Gusci ridicolizza il soggetto che si crede nomade, ma è in realtà un io in vacanza, intento alla scoperta del sé attraverso la curata selezione di pratiche spirituali, dietetiche, filosofiche, aerobiche, narcotiche importate da un generico (ed esotico) altrove. La serenità di cui Neil urla a Ruth di aver bisogno è l’ossessione che per dieci anni ha cercato di soddisfare a forza di yoga, clean eating, saune casalinghe, calzini di cachemire e tentativi di convertire Ruth al sesso tantrico, o almeno al poliamore. La spiritualità da supermercato di Neil è una leva di potere nella coppia con Ruth, la quale si piega ad ogni suo nuovo capriccio, si adatta a ogni moda culinaria o ricreativa nella speranza di tenere Neil con sé. La nuova sessualità “liberata” cui Neil aspira con il suo gergo tecnico-ornato, però, senza parità di devozione e impegno tra le parti non è altro che uno strumento per accumulare più potere senza cedere alcun controllo. Da bravo contabile, Neil resta fedele all’idea di relazione come business:
Sul lavoro eri sempre orgoglioso dei tuoi rendiconti finanziari di fine anno. Ma chi l’avrebbe detto che
facevi i conti pure sulla nostra vita privata?

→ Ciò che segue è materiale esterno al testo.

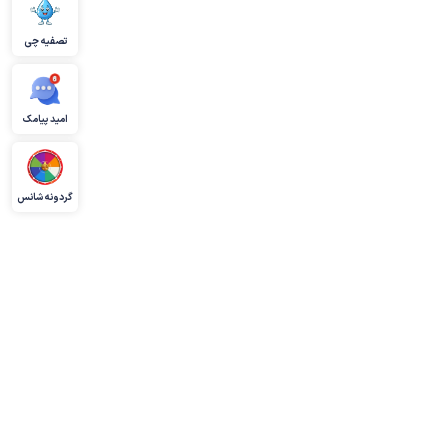
تصفیه چی
امید پیامک
گردونه شانس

Non eri soddisfatto di come era andato l’investimento, per così dire, quindi mi stavi scaricando.
È quasi impossibile empatizzare con il vanitoso, mellifluo, fedifrago Neil, e molto difficile trattenersi dal minimizzare il dolore di Ruth – uno così meglio perderlo che trovarlo, di sicuro non la merita, un paio di mesi e sarà tutto passato, se ne sarà già dimenticata – ma la sua affermazione “Non sono mai stata una persona da sola” è un allarme sinistro. La guarigione di Ruth non è scontata, e la sfida che Franchini propone è seguirla con pazienza attraverso l’elaborazione del suo lutto, nonostante la sua perdita possa sembrare di scarso rilievo. Eppure un intero romanzo basta appena a Ruth come spazio di manovra per ripensare la sua vita, che nonostante tutto resta ordinaria, senza evidenti sbilanciamenti di classe (da un polo all’altro), libera dall’ambizione di distinguersi in un qualche modo “di successo”. Insieme alla domanda sul che farsene del dolore causato da uomini stupidi, Gusci indica un altro problema narrativo: che cosa c’è di interessante nella vita semplice che cerca sollievo per sé, senza fondare il proprio valore su produttività o utilità? Cosa salvare, per renderlo materia da romanzo, della vita ridotta al minimo, che esiste e basta? Gusci lavora per piani semplici: una lista della spesa, una vacanza prenotata, un piano di studi che porta dritto a un’occupazione sicura, l’aspettativa che non serva molto di più per costruire una vita. Le persone normali di Franchini non hanno lati nascosti che l’incontro giusto può riconoscere o la situazione propizia far fiorire. Sono a loro agio nella loro normalità, così comuni che è più facile dimenticarseli dopo averli incrociati piuttosto che riconoscervi un po’ della propria insipidezza.